Stay In and Play

The carefully worked music and Found lyrics of Gainesville's Holopaw.

In Gainesville, Fla., it’s 94 degrees and not yet noon, and Holopaw’s John Orth can’t decide whether to stay in and work or head to the springs. This might seem like a no-brainer, but days like this are hardly rare in the north Florida college town where Orth lives. Besides, the crystalline glaze of the Ichetucknee River is a short drive away. His band’s second album, Quit +/or Fight, is just out on Sub Pop, and Orth is working odd jobs to make a living, but the scenery tends to distract him. “I make my own hours, which is a detriment and a blessing,” he says. “[Here] you can drive 10, 15 miles and be in the country, so I love that.”

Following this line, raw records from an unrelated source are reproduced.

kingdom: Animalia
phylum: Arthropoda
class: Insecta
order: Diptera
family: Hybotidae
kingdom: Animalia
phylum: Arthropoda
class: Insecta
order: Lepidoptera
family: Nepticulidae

Country is what first comes to mind upon hearing Quit‘s fingerpicked guitars, its pedal steel, and the gentle waver of Orth’s vocals as he describes waterspouts, electrical storms, and other uniquely Southern aspects of nature in his songs. “In the South, there are beautiful, lush landscapes that also have a sinister quality, and it’s the same with the culture,” he says. While drawing inspiration from his surroundings, Orth attributes the band’s porch-rocking vibe to the music he and guitarist Jeff Hays grew up listening to. “[Those influences] are more relevant on our first record [2003’s Holopaw] and are more a product of our individual influences than any conscious effort to emulate a style or to react to this place,” Orth says.

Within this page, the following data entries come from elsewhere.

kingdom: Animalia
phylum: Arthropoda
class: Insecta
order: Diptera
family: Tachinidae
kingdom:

Found, a Chicago-based magazine of letters and images to which Orth contributes, was the inspiration for Quit‘s name and title track. “I had the people sorting books at [nonprofit volunteer organization] Friends of the Library set things [they found inside the books] aside for me, and the core of that song is direct quotes from this amazing letter that I imagine was written by an older gentleman assessing his life,” Orth says. “There’s a line that reads, ‘quit +/or fight,’ like he’s trying to figure out which option he’s gonna choose.”

Orth taps into his own frustrations on many of Quit‘s songs, like meditative, sexy closer “Shiver Me” and others showing internal struggles with love and longing. As Orth awaits his longtime boyfriend’s return from a distant grad school, he admits that several of the new songs have autobiographical beginnings. “Being in a long-distance relationship—the instability that that has created [made] some of the lamenting on the record very real and very easy to tap into,” he says. “A good sad song, sweet imagery that has a dark turn, has always been my interest in songwriting.”

By contrast, Holopaw’s arrangements often seem weightless. “Losing Light” opens the album, its languid guitar and keyboard grounded by bass and a soft but insistent disco beat. “3-Shy-Cubs” houses blips and hand claps as if stray sounds from a rave and a square dance somehow landed on the same, noncompetitive plane. As the song bursts into a Shins-like jangler, Orth’s lilt holds the halves together.

The members of Holopaw—Hays, multi-instrumentalist Michael Johnson, bassist Tobi Echevarria, and keyboardist Ryan Gensemer—met while attending Gainesville’s University of Florida almost six years ago. At the time, Orth was making small, intricate comic books, which Hays began pulling lyrics from for their earliest songs. “When we first got together, we imagined being a really simple country band,” Orth says. “And as we added players to embellish live shows, their influences figured in, and we evolved into a much weirder country band.” Johnson used antique synthesizers and keyboards to add ambience on both albums; on Quit, these are enhanced by strings and vibes from Tom Reno of the instrumental band the Mercury Program. Indie hip-hop beatsmith Daedelus also contributed woodwind flourishes on “Curious,” the first single.

Playing live in their current lineup since 2002, Holopaw were discovered by Modest Mouse’s Isaac Brock in a Gainesville bar while Brock was living there. He quickly tapped Orth to co-write Ugly Casanova’s Sharpen Your Teeth and considered starting a label to release Holopaw’s debut. Brock moved back to the Northwest within a year, passing the album to Sub Pop. Perhaps they were also charmed by Orth’s amiable nature, a kind of Southern hospitality that the songwriter acknowledges is laden with contradictions. “Even if it’s a front,” Orth says, “it’s a very pleasant front.”